The Hatewatch blog is managed by the staff of the Intelligence Project of the Southern Poverty Law Center, an Alabama-based civil rights organization.

Target of Neo-Nazi Threatmaker Bill White Tells of Fear

By Sonia Scherr on December 10, 2009 - 6:56 pm, Posted in Neo-Nazi, Trial Updates

ROANOKE, Va. — A Citibank employee told jurors this afternoon that she couldn’t concentrate at work but was too frightened to go home after receiving an E-mail with her personal information from white supremacist Bill White.

“I was very scared, not only for myself but for my family,” said Jennifer Petsche, who works in Citibank’s Kansas City, Missouri, office.

Petsche testified on behalf of the government, which began presenting evidence today in White’s trial. White, who created and led the neo-Nazi American National Socialist Workers Party until his arrest, is charged with threatening various people with whom he disagreed. White’s defense maintains that his communications were protected speech under the First Amendment.

The E-mail Petsche received in March 2007 contained her home address, phone number and prior addresses, including that of her parents. “I understand you think you’re very tough and you think that by dragging this process out you have created me a lot of misery; that is an incorrect assessment, but I must admit I have run out of patience with you and your smug attitude,” White wrote. “I hope the fact that I’ve obviously paid someone to find you conveys the seriousness with which I take your current attitude.”

The E-mail stemmed from a credit card dispute between White and Citibank; the dispute had already been resolved, but White wanted written notification that Citibank had asked credit bureaus to remove negative information from his credit report. On March 21, he called Citibank some 50 times in an attempt to reach Petsche, according to a Citibank investigator who testified today. However, Petsche had nothing to do with the settlement agreement between White and Citibank and in fact had never had any contact with White. White eventually left a message on Petsche’s work voice mail saying he wanted to talk to her. Petsche followed up with a colleague but was told that another office would handle the matter and that she shouldn’t respond. As she was cooking dinner at home on March 22, White left a message on Petsche’s answering machine saying he had sent her an E-mail. “I was astonished,” Petsche said. “I was so surprised. In my 14 years at Citibank, I had never had a card member call me at home.”
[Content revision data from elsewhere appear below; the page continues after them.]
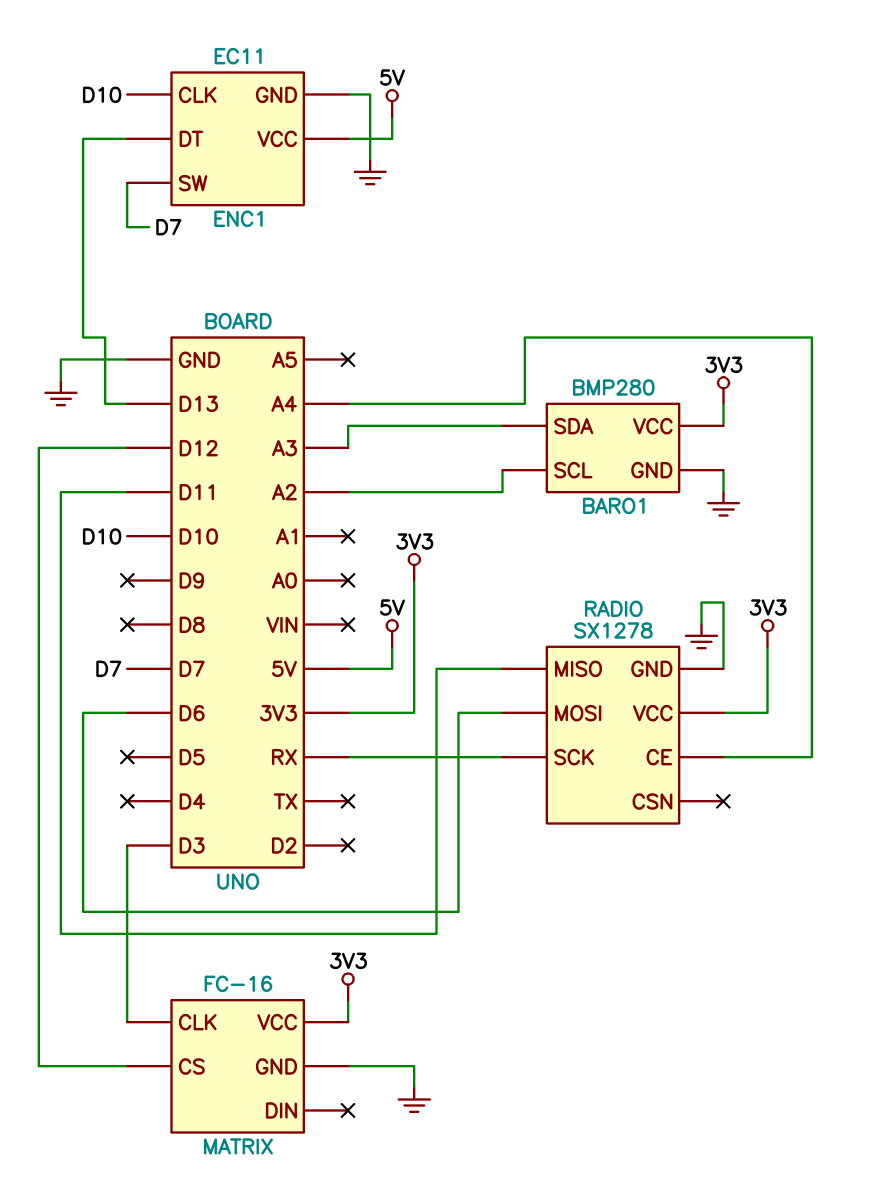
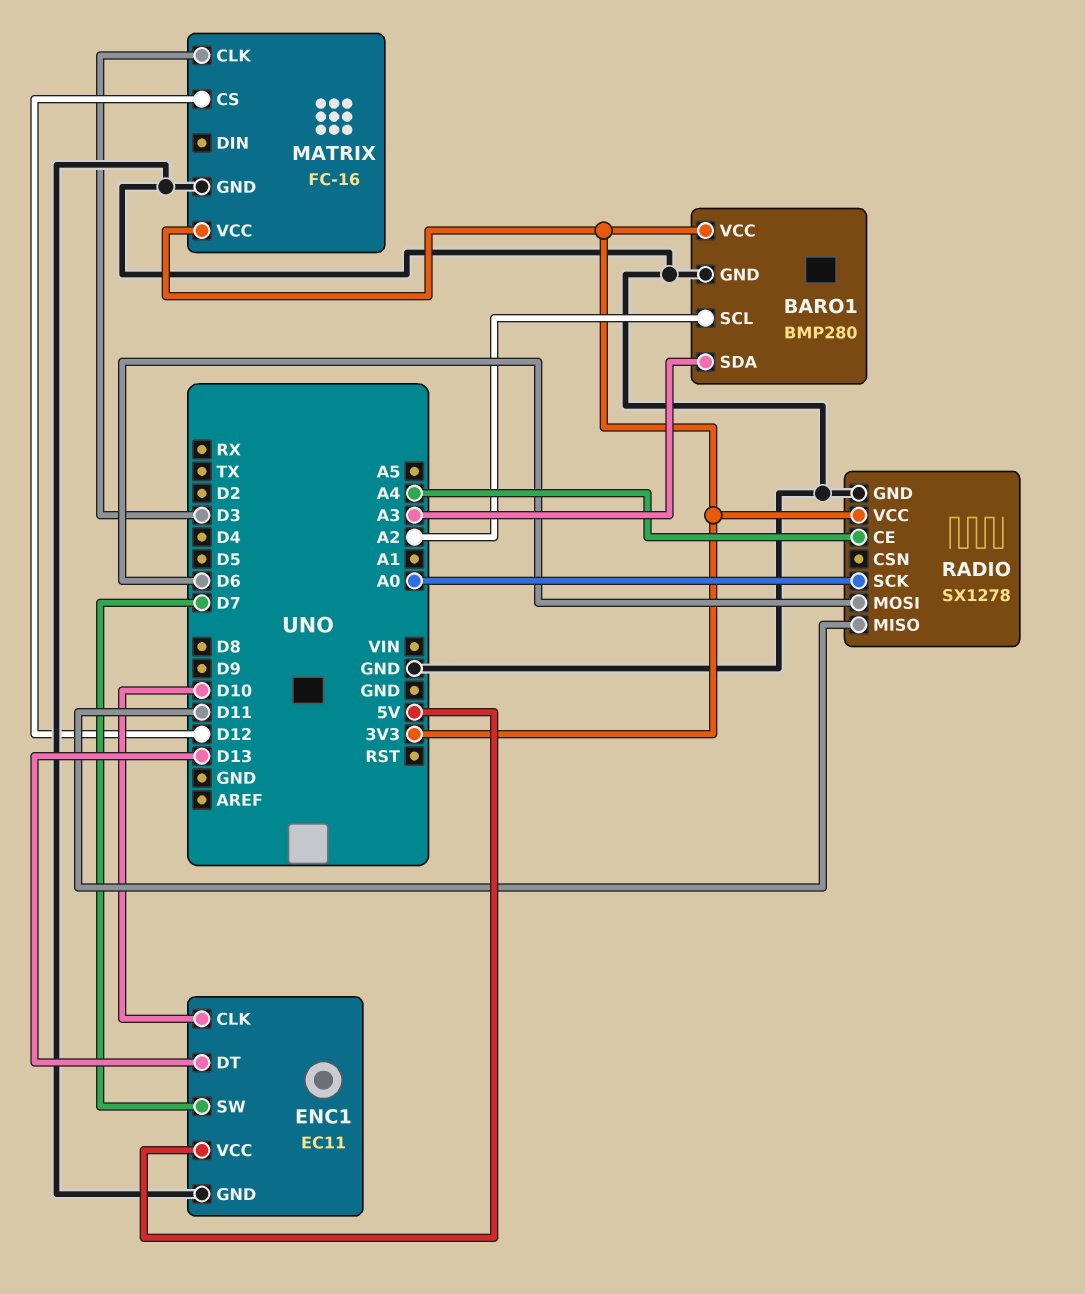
RADIO pin SCK: RX -> A0

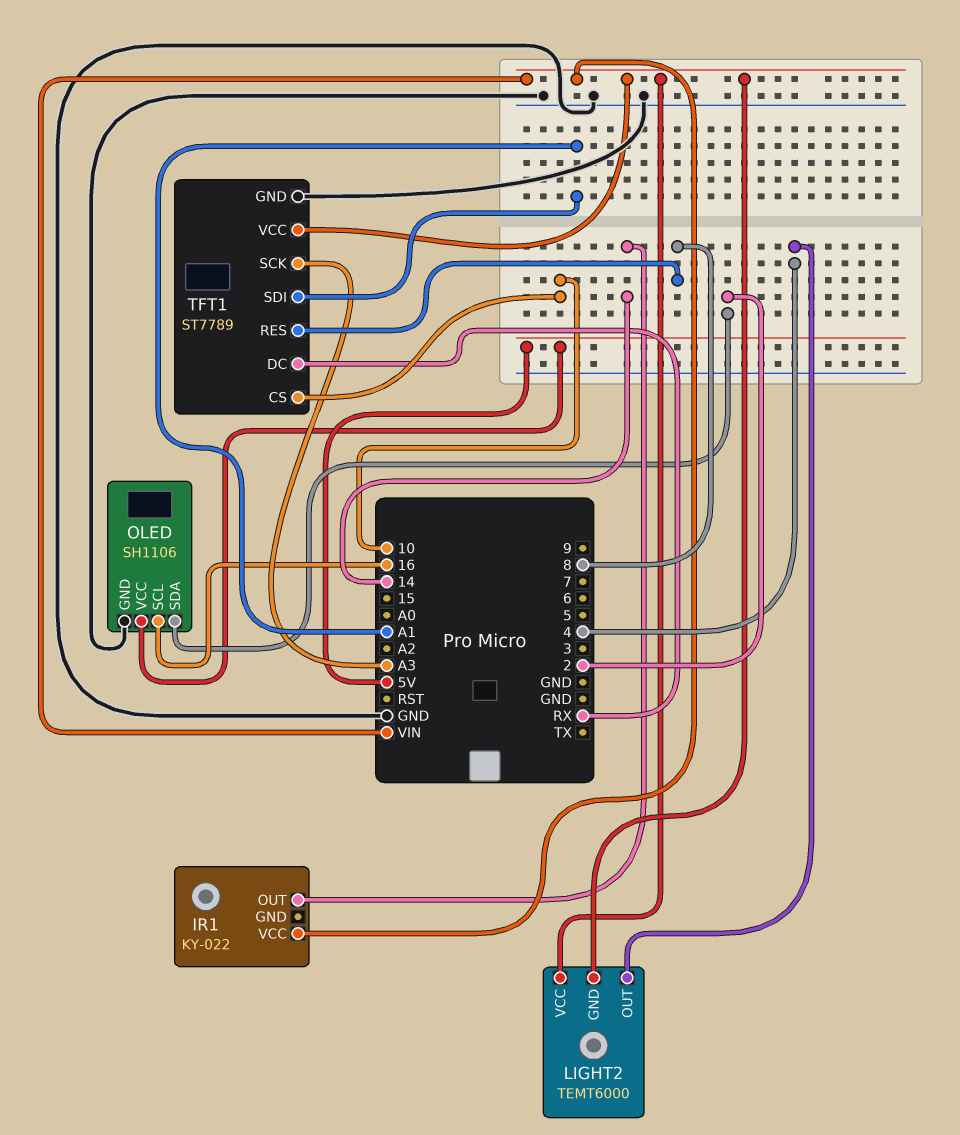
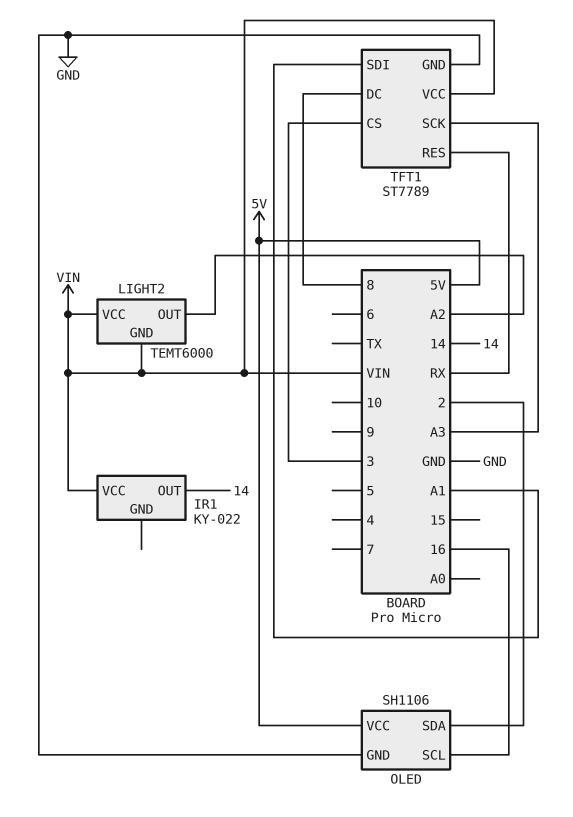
LIGHT2 pin OUT: 4 -> A2
TFT1 pin CS: 10 -> 3
TFT1 pin DC: RX -> 8
TFT1 pin RES: 8 -> RX

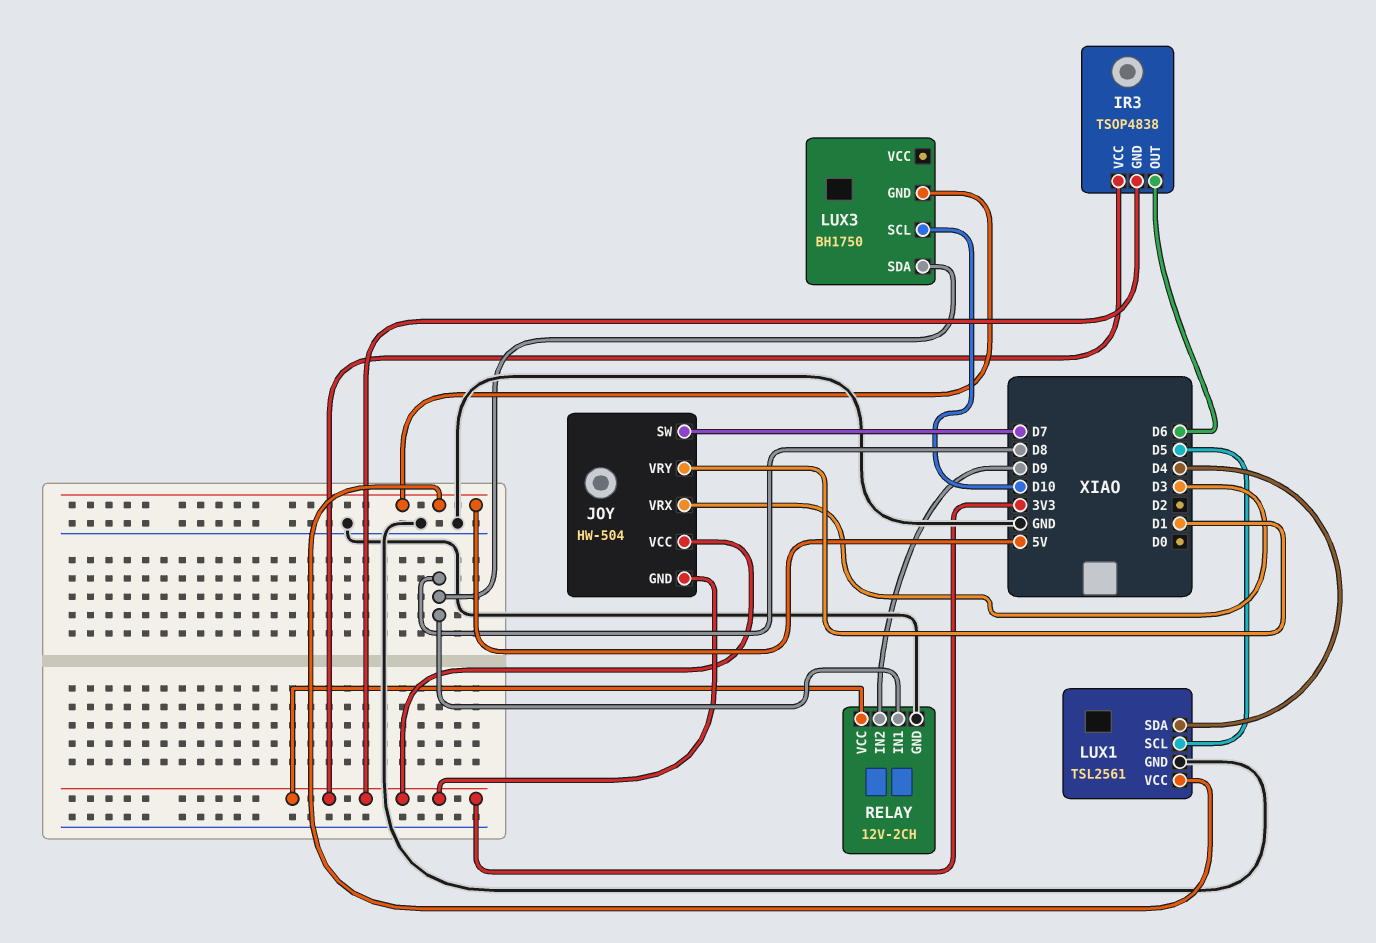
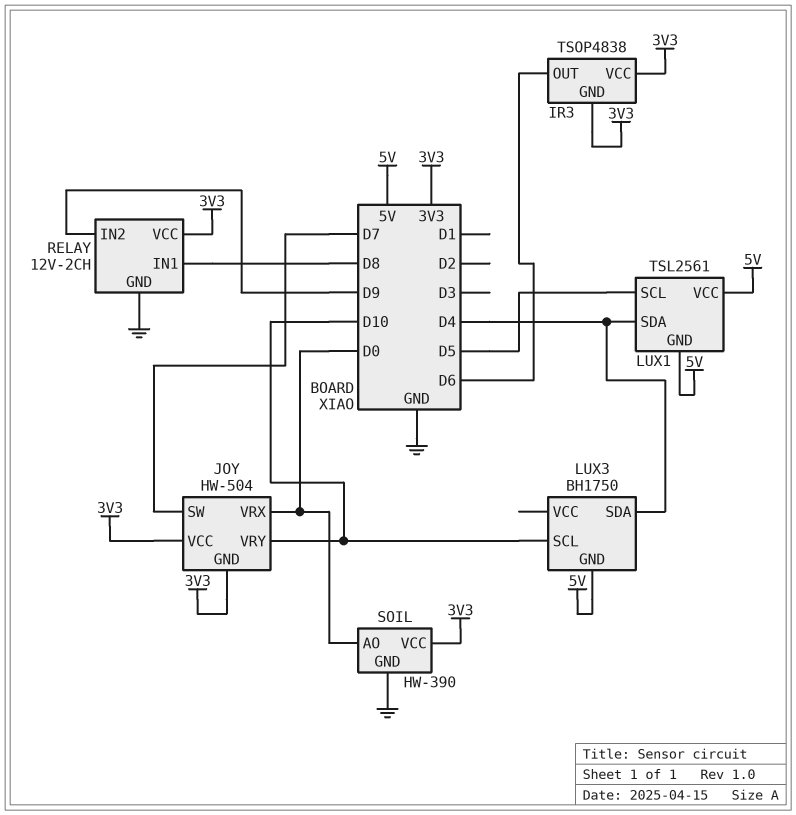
JOY pin VRX: D3 -> D0
JOY pin VRY: D1 -> D10
LUX1 pin GND: GND -> 5V
LUX3 pin SDA: D8 -> D4
SOIL: none -> HW-390
SOIL pin AO: none -> D0
SOIL pin GND: none -> GND
SOIL pin VCC: none -> 3V3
She was sufficiently alarmed to report the call to the night supervisor at Citibank. That night, she slept poorly and wondered what was in the E-mail. When she arrived at work around 7:30 the next morning, the E-mail from White was in her inbox. In addition to her personal information, the E-mail included a comparison between Petsche and Joan Lefkow, the Chicago judge whose husband and mother were murdered in 2005. “Lord knows that drawing too much publicity and making people upset is what did in Joan Lefkow,” he wrote.

Two co-workers testified that Petsche became extremely distressed. “She was very, very emotional,” said Rachel Dixon, her supervisor. “She cried. As her manager, that was very upsetting, because that’s just not the type of person Jennifer is.”

Petsche, who’s married with an infant son, said she was nervous about testifying at White’s trial. “I have spent the last almost three years now in fear of repercussions from Mr. White and his followers,” she said.

Ray Ferris, one of White’s lawyers, suggested during cross-examination that White could have been referring in his E-mail to someone else whom he mistakenly thought was Petsche. He also characterized White’s first voice message for Petsche as a “polite” attempt to make contact.

The government will continue presenting its case tomorrow.